Give again, word for word, every line below from the one that has "left knee: (457, 484)" through the one that has "right ankle: (353, 549)", both included, and no others.

Pose landmark coordinates
▬▬▬▬▬▬

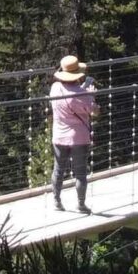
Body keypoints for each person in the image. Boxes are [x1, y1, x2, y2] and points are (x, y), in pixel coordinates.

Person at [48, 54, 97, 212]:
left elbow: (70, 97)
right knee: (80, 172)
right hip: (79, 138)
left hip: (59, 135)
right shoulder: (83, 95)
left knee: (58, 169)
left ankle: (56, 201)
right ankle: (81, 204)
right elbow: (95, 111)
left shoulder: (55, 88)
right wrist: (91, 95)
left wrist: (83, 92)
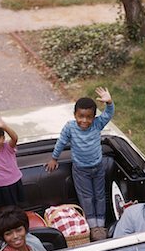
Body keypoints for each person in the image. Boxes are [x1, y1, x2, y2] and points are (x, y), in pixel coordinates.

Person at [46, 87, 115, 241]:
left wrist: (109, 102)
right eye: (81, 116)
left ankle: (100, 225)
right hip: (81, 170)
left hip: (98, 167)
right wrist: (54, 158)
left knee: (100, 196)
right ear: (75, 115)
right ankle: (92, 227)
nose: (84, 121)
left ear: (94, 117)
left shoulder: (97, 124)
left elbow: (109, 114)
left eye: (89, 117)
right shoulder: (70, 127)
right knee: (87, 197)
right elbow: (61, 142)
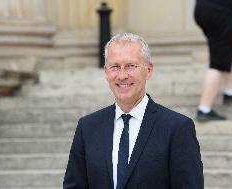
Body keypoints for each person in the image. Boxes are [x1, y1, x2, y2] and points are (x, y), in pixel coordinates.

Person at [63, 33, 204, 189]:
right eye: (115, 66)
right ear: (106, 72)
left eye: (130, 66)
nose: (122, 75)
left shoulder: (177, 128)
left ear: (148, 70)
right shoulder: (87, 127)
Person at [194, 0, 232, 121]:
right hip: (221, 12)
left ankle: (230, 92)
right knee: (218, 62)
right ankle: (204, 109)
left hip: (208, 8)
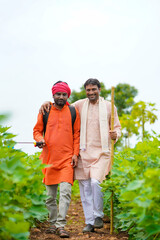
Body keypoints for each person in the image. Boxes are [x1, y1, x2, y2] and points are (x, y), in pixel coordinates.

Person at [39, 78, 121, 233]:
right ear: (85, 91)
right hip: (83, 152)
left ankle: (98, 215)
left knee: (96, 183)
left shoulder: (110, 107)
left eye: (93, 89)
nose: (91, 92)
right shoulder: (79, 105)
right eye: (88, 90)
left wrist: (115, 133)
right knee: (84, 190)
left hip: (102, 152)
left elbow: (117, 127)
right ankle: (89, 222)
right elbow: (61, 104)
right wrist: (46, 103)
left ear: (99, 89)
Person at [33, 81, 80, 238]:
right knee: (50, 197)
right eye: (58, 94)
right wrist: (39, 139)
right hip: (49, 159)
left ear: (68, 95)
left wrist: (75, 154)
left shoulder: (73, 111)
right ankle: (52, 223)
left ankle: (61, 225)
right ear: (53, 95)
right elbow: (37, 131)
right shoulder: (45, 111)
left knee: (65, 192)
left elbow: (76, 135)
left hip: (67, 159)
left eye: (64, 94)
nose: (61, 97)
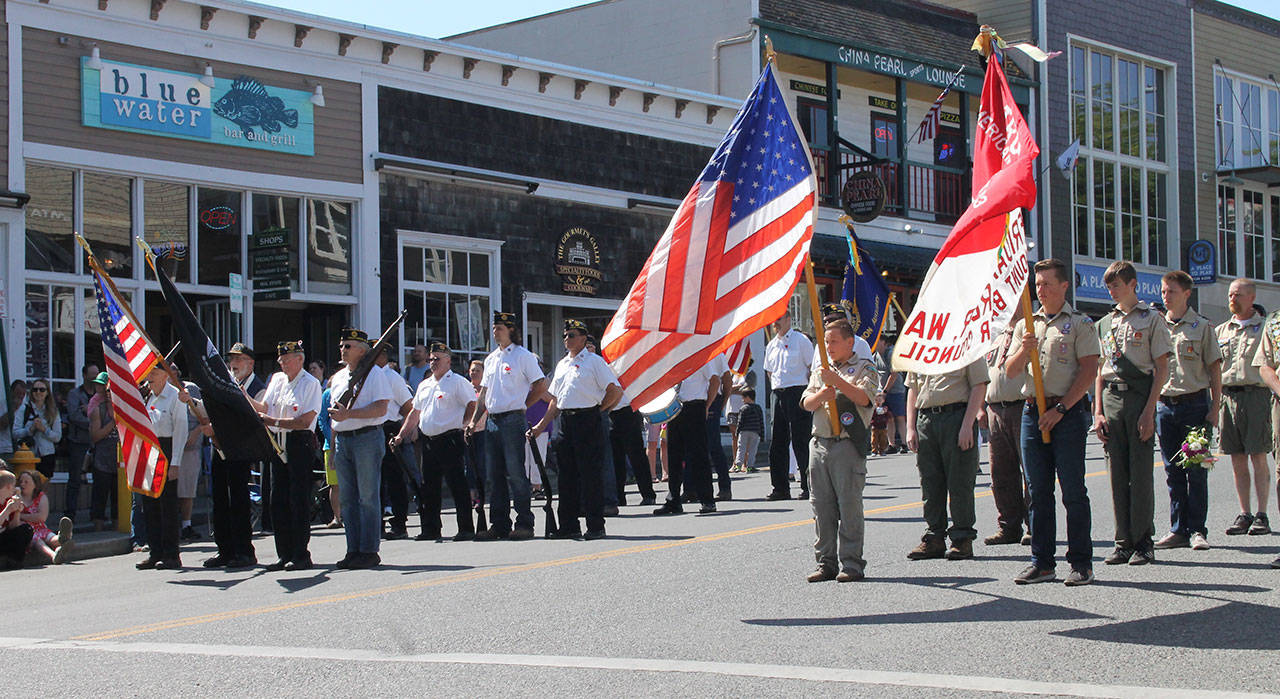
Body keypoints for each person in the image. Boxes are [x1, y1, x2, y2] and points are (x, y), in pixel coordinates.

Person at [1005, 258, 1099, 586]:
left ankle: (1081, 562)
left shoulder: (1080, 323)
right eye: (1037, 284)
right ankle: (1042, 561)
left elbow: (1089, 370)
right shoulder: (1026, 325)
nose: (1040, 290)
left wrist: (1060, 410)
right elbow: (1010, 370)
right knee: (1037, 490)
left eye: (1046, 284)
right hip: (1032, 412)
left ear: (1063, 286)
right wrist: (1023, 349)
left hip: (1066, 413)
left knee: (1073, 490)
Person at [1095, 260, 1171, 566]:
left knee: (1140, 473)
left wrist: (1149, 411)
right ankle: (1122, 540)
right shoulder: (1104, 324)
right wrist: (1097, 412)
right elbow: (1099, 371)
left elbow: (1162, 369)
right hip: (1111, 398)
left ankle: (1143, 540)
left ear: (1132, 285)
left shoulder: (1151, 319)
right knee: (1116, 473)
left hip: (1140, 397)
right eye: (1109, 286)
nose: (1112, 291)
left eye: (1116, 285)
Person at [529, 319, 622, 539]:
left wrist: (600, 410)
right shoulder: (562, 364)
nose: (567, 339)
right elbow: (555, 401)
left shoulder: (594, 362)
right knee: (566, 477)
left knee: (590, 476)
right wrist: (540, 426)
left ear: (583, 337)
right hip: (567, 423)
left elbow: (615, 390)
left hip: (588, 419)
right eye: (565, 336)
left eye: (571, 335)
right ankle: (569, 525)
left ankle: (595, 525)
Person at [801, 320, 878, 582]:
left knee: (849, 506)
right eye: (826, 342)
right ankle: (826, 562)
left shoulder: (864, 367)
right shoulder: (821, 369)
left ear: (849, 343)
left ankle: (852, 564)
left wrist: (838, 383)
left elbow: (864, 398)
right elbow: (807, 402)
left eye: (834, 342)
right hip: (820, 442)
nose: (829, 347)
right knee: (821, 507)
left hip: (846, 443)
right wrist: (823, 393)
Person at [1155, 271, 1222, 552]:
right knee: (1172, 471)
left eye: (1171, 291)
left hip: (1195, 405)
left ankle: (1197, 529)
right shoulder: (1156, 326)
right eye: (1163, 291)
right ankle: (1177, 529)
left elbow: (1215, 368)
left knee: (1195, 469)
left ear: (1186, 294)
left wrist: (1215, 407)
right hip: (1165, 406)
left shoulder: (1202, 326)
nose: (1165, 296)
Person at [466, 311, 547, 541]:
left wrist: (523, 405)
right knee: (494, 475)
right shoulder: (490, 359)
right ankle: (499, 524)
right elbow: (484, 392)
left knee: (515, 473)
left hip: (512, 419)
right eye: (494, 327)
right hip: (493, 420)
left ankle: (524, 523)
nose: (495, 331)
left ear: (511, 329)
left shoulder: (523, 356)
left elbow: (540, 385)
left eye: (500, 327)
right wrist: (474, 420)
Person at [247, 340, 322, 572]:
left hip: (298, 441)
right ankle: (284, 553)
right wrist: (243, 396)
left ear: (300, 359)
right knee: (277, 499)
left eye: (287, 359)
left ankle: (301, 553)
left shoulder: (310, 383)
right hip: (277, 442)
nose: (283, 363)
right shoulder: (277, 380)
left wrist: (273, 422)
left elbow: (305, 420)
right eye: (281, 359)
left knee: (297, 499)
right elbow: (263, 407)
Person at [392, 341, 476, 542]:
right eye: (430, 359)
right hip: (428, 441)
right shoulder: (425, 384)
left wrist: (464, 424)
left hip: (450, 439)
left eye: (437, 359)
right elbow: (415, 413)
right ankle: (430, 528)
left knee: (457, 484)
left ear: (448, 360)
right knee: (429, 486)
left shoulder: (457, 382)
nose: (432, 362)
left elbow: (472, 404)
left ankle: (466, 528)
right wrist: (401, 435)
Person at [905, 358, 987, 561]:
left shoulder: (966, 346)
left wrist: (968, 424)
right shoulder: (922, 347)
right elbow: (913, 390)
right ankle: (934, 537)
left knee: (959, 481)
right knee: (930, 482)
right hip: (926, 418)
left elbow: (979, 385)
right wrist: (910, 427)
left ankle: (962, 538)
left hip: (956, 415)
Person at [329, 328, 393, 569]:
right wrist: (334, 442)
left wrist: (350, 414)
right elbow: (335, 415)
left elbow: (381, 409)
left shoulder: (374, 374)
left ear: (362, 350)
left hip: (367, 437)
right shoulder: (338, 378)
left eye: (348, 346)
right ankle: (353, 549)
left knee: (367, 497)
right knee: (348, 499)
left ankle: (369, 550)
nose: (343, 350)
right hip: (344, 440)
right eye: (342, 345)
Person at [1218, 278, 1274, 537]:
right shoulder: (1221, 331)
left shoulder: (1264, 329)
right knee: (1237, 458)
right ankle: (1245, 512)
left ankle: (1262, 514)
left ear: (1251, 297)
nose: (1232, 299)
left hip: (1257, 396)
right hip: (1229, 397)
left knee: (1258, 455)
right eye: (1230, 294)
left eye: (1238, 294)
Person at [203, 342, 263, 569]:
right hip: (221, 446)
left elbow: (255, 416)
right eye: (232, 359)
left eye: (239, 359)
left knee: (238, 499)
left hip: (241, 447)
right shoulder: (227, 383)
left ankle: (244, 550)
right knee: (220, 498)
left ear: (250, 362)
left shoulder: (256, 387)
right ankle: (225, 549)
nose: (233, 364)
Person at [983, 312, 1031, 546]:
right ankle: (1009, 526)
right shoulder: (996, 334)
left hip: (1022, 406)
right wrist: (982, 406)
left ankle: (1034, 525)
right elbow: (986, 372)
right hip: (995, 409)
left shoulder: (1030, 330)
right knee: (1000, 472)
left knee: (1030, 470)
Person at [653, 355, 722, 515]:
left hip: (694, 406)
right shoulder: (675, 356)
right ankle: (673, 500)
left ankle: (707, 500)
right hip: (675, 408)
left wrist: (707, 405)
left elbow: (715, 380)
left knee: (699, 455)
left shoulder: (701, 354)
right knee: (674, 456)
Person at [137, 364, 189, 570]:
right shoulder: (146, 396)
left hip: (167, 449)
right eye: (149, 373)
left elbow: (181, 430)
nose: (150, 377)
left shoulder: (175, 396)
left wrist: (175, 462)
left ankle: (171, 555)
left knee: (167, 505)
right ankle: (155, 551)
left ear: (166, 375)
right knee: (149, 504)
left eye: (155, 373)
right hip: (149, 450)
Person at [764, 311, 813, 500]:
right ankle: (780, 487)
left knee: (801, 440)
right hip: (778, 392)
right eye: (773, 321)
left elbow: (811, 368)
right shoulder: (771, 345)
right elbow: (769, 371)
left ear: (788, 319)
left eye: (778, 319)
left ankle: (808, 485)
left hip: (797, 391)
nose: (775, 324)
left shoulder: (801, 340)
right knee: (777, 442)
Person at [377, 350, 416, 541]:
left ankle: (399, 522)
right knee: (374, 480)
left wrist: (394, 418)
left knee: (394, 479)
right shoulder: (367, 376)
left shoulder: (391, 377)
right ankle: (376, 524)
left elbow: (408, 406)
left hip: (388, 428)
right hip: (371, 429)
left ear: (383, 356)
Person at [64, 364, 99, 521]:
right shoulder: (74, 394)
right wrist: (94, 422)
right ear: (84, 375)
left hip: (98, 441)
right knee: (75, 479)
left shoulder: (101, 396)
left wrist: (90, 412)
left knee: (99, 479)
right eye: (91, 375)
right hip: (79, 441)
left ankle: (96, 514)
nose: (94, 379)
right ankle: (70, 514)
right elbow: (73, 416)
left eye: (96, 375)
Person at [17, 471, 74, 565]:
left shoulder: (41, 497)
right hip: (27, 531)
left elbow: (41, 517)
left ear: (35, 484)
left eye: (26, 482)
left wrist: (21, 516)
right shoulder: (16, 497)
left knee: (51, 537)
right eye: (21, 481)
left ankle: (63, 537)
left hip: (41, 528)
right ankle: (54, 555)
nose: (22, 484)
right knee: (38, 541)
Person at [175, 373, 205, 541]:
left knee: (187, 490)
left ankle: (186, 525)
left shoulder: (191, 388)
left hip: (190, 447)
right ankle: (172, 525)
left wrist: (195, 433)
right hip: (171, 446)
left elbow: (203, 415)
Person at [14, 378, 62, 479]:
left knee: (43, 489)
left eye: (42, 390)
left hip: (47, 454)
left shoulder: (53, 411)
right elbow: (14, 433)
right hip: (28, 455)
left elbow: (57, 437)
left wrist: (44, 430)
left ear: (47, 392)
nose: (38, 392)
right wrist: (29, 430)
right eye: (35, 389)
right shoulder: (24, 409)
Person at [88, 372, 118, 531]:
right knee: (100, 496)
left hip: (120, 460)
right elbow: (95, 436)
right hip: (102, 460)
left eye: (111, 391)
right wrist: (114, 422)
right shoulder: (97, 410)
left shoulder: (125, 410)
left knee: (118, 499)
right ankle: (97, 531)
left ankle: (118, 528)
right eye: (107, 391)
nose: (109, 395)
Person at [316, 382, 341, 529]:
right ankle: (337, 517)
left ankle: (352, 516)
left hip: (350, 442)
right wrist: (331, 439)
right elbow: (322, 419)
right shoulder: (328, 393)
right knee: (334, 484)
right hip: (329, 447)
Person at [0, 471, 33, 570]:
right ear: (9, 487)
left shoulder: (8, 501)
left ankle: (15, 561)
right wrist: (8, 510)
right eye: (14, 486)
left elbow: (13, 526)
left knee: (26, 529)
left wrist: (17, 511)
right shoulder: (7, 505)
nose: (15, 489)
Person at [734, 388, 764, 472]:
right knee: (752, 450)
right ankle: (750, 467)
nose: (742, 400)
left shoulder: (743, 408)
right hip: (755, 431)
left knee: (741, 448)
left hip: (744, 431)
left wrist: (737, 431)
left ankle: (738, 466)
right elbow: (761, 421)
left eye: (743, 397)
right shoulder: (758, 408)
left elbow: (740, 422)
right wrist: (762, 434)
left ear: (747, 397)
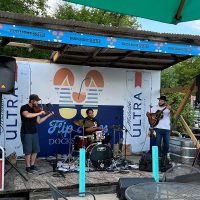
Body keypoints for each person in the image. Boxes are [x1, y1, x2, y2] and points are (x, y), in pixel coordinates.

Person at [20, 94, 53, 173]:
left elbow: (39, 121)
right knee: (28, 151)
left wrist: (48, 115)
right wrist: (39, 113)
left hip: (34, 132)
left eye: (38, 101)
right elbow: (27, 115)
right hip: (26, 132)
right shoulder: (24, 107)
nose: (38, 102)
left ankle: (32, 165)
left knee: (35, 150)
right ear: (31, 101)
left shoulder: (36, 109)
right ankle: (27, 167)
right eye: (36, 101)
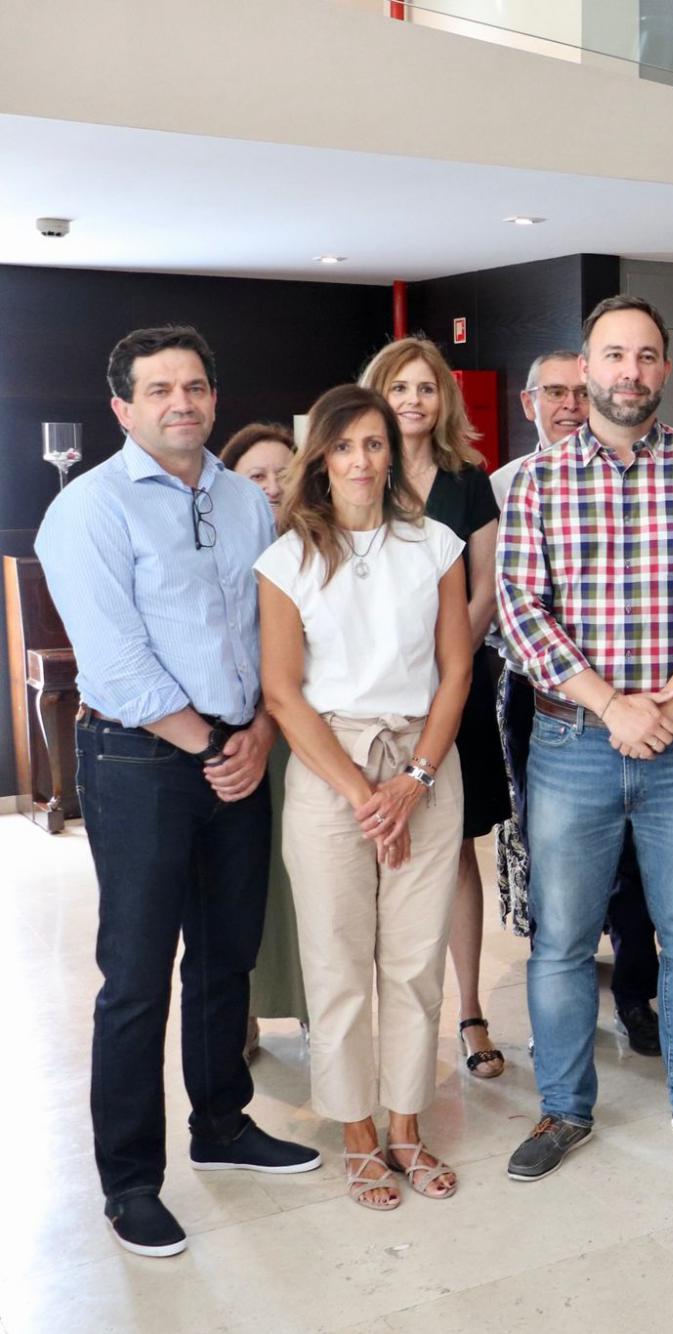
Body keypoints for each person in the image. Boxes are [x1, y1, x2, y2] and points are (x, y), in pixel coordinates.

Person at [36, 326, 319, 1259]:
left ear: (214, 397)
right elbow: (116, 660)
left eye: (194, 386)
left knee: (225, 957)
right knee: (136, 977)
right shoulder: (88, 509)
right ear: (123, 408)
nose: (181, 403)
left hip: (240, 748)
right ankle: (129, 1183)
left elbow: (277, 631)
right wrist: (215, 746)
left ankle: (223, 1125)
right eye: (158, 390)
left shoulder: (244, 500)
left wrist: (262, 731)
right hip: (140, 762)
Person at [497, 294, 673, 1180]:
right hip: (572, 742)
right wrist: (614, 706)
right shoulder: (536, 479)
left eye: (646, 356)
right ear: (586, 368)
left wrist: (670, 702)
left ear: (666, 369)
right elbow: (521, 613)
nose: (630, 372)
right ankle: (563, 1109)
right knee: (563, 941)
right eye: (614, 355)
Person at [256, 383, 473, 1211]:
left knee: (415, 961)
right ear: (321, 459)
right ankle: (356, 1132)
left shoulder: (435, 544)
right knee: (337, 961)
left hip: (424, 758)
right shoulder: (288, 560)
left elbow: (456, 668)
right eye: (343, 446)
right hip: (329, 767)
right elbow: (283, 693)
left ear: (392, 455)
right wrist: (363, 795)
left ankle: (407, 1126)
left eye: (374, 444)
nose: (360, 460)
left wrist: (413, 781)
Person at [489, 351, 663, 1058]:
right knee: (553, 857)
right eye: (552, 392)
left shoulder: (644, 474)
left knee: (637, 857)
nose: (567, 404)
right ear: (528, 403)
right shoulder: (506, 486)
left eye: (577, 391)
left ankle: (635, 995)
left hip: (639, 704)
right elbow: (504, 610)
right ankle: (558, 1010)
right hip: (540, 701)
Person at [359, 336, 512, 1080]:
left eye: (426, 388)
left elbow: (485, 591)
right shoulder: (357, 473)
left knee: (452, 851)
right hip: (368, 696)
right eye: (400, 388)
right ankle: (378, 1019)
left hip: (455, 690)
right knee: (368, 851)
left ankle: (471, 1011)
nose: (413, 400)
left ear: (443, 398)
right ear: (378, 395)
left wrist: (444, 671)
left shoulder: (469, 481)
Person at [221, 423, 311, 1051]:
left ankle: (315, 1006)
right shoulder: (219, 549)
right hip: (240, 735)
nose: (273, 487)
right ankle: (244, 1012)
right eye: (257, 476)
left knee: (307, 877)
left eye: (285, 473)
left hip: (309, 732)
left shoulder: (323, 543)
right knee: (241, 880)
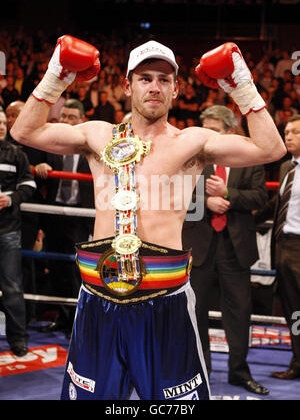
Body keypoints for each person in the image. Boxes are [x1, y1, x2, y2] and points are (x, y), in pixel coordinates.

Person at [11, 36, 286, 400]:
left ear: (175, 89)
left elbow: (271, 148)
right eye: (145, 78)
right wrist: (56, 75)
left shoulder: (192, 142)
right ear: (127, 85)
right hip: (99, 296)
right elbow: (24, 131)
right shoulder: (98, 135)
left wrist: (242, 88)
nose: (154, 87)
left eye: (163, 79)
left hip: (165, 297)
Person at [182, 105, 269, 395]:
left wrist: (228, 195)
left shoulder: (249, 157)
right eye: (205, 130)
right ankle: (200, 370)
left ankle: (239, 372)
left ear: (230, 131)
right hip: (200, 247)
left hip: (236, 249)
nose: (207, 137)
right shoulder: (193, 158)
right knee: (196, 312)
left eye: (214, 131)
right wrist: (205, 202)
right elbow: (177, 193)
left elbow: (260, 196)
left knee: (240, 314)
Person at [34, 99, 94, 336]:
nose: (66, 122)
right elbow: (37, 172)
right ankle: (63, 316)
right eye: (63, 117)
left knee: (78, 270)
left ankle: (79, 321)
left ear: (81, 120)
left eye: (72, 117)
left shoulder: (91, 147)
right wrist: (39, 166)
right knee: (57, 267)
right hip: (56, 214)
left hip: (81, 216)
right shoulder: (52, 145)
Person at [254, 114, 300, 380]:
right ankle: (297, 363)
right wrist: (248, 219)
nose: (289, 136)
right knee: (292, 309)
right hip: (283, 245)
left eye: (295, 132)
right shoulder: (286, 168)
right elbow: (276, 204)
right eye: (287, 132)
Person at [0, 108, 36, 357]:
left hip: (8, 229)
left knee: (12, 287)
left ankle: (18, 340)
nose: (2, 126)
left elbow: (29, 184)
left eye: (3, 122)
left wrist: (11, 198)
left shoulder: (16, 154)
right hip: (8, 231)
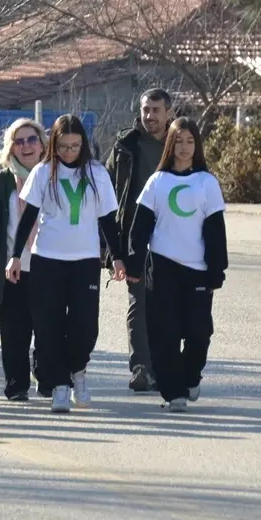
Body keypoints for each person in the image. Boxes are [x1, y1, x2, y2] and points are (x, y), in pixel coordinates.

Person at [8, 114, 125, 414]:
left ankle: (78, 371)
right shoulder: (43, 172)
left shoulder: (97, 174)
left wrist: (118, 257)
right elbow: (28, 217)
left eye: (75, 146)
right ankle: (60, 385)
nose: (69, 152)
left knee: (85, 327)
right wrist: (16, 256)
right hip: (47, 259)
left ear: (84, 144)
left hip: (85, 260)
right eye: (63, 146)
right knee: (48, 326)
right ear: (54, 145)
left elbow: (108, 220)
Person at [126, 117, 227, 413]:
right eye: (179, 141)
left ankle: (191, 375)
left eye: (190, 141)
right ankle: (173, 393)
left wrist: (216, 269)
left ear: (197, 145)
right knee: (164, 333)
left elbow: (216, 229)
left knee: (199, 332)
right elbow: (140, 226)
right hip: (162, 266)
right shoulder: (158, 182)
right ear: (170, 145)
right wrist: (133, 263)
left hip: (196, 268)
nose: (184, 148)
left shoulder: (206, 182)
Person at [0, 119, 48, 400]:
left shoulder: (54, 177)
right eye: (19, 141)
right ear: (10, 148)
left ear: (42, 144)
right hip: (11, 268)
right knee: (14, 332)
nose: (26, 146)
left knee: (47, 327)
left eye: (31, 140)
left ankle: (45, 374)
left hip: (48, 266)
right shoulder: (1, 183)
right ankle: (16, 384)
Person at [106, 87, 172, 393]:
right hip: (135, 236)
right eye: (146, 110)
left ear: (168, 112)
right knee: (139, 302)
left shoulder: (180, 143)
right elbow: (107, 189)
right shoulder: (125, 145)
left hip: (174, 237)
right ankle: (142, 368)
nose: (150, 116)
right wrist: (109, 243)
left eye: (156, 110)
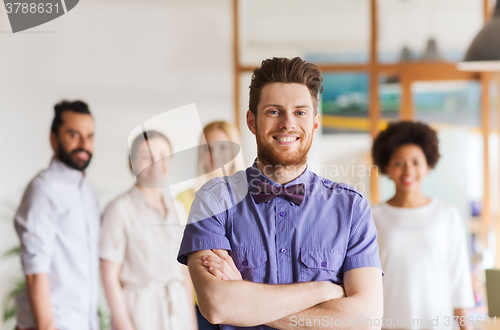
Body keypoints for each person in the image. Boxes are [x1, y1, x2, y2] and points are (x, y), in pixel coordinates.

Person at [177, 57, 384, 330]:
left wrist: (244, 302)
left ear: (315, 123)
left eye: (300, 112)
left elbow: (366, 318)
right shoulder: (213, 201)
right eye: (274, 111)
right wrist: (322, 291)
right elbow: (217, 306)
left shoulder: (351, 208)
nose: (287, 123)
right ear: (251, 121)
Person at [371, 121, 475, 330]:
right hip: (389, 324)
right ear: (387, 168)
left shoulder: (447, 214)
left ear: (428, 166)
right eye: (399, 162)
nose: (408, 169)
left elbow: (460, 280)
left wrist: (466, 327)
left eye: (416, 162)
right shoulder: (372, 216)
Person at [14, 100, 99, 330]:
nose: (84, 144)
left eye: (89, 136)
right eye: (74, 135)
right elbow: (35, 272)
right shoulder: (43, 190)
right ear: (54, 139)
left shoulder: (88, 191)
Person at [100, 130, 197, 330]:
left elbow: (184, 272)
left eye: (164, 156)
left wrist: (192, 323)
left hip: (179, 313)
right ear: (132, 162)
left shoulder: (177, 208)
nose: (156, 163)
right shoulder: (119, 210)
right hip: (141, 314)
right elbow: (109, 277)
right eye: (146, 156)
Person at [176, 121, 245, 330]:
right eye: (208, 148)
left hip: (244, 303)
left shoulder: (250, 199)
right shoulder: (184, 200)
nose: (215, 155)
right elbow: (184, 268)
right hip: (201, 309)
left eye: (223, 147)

▬▬▬▬▬▬

• [RESULT BELOW]
left knee: (457, 484)
left ear: (448, 360)
right knee: (429, 486)
left shoulder: (457, 382)
nose: (432, 362)
left elbow: (472, 404)
left ankle: (466, 528)
right wrist: (401, 435)
Person at [905, 358, 987, 561]:
left shoulder: (966, 346)
left wrist: (968, 424)
right shoulder: (922, 347)
right elbow: (913, 390)
right ankle: (934, 537)
left knee: (959, 481)
right knee: (930, 482)
right hip: (926, 418)
left elbow: (979, 385)
right wrist: (910, 427)
left ankle: (962, 538)
left hip: (956, 415)
Person at [329, 328, 393, 569]:
right wrist: (334, 442)
left wrist: (350, 414)
right elbow: (335, 415)
left elbow: (381, 409)
left shoulder: (374, 374)
left ear: (362, 350)
left hip: (367, 437)
right shoulder: (338, 378)
left eye: (348, 346)
right ankle: (353, 549)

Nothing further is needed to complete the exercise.